OPINIÃO | Notícia

O Milagre de Sumaya

"E ela acordou, capaz de realizar uma consulta dermatológica". Assim Felipe me falou sobre o despertar do coma de sua esposa.......

Por ERMANO MELO Publicado em 09/07/2024 às 0:00 | Atualizado em 09/07/2024 às 10:30

Sumaya estava afastada, sorrindo e alegre como sempre, segurando elegantemente sua taça de vinho na beira do mar. Já ouvira a história, mas aquelas palavras insinuavam algo mais, algo que precisava ser dito, precisava ser escrito. E foi.

"Enquanto eu Dormia" é a obra. Escrita por Nadezhda Bezerra - aliás - não escrita, mas poetizada. Que prazer ler quem sabe transformar em palavras a beleza da alma. Nadezhda deve ter lido Aristóteles, Cícero, Quintiliano; talvez Dante, Camões, Fernando Pessoa. Ou não, vai ver nasceu sabendo - não precisou do esforço de pretensos escritores - pouco importa, vale mais o belo registro de uma bela história.

E que história. De amor, de fé e de amizade; da fragilidade do corpo e da fortaleza da alma. Da religiosidade de Sumaya, do encontro de almas com Felipe, do acidente, da escuridão do coma e da luz do espírito. Estão lá as emoções naturais dos amigos e familiares, rivalizando com o sobrenatural, de Deus e dos santos.

Ao ler, deixe o celular por perto, não para distrair, apenas para ouvir - via um QR Code - a música que a fez despertar, símbolo do casal. Deixe também por perto um lenço, talvez seus olhos vertam lágrimas ao imaginar a neurocirurgiã se ajoelhar para receber a comunhão na UTI, após a própria Sumaya receber a hóstia sagrada, mesmo adormecida.

Adormecida para esse mundo, todavia desperta para um outro, melhor, onde viu o rosto de Deus. Porém, teve de voltar, pois ainda não era a hora. Acho que ouviu a prece de sua filha na solidão do banheiro escolar - que mãe não ouviria?
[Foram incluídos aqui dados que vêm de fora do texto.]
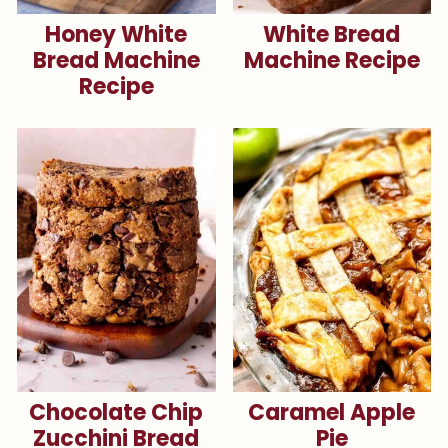
Honey White
White Bread
Bread Machine
Machine Recipe
Recipe
Chocolate Chip
Caramel Apple
Zucchini Bread
Pie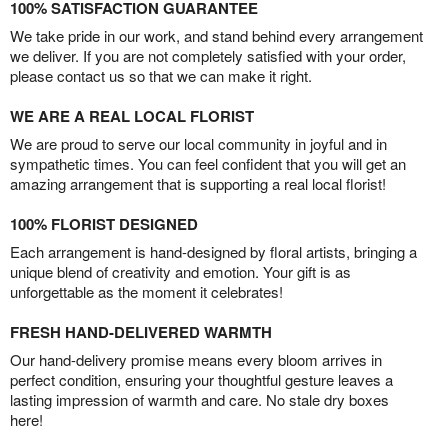
100% SATISFACTION GUARANTEE
We take pride in our work, and stand behind every arrangement
we deliver. If you are not completely satisfied with your order,
please contact us so that we can make it right.
WE ARE A REAL LOCAL FLORIST
We are proud to serve our local community in joyful and in
sympathetic times. You can feel confident that you will get an
amazing arrangement that is supporting a real local florist!
100% FLORIST DESIGNED
Each arrangement is hand-designed by floral artists, bringing a
unique blend of creativity and emotion. Your gift is as
unforgettable as the moment it celebrates!
FRESH HAND-DELIVERED WARMTH
Our hand-delivery promise means every bloom arrives in
perfect condition, ensuring your thoughtful gesture leaves a
lasting impression of warmth and care. No stale dry boxes
here!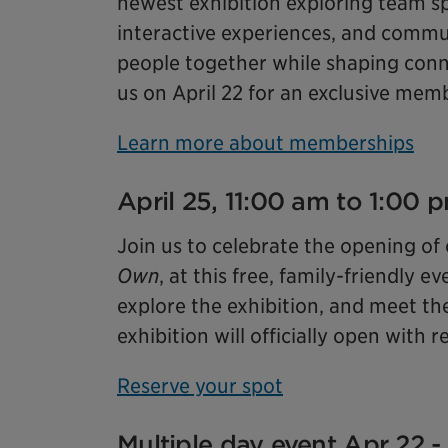
newest exhibition exploring team sp
interactive experiences, and commun
people together while shaping conne
us on April 22 for an exclusive mem
Learn more about memberships
April 25, 11:00 am to 1:00
Join us to celebrate the opening of
Own
, at this free, family-friendly
explore the exhibition, and meet th
exhibition will officially open with
Reserve your spot
Multiple day event Apr 22 -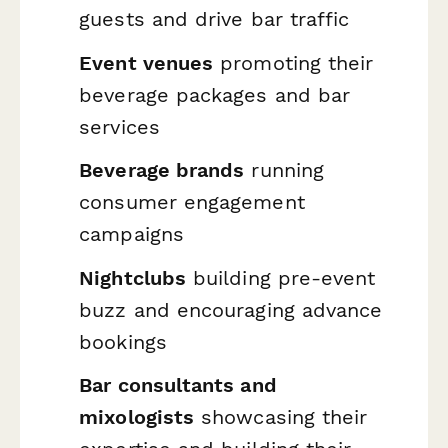
guests and drive bar traffic
Event venues
promoting their
beverage packages and bar
services
Beverage brands
running
consumer engagement
campaigns
Nightclubs
building pre-event
buzz and encouraging advance
bookings
Bar consultants and
mixologists
showcasing their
Ou teriam sido as súplicas de Felipe na capela? Ou dos amigos, que se uniam em orações? Não sei.

Só sei que Santa Terezinha dissolveu um trombo assassino em sua perna mediante Felipe e o suave toque de uma pétala de rosa que não seca, pois encharcada do amor da santa, que eles guardavam - sem saber - para o coágulo mortal.

Mas quem fez desaparecer as sequelas inevitáveis de tamanha hemorragia intracerebral? Os médicos, excelentes, não entenderam. Como se fosse possível, para nós e nossa limitada inteligência, compreender o divino.

Mas há também a maldade humana, revelada sutilmente em alguns comentários. Lá estão, não por revanche, mas para expor a natureza humana, nua e crua. E o livro segue.

Segue para revelar a vitória do amor, da fé e das preces. Para contar o impossível: a volta não apenas da mãe, da filha, da esposa e da amiga, mas também da dermatologista. Sim, ela voltou, brilhante como sempre. Recorreu a um manual de ABC e aos velhos livros da especialidade para completar o milagre.

Que não é algo de um passado distante e místico. Arrogantemente, fechamos os olhos para os que acontecem em nossa época, afinal somos racionais e evoluídos. Mas eles ocorrem, todos os dias. Sumaya está bem perto de nós.

Caso ela e Felipe tivessem nascido há dois mil anos, na Galileia, essa história também teria sido escrita. Por João; talvez Mateus ou Marcos; mais provável Lucas, que também era médico. Estaria na escritura sagrada e a iríamos ouvir no catecismo escolar ou na missa. Mas, por sorte, Deus a guardou para o nosso tempo, para Pernambuco, para Recife. Amém.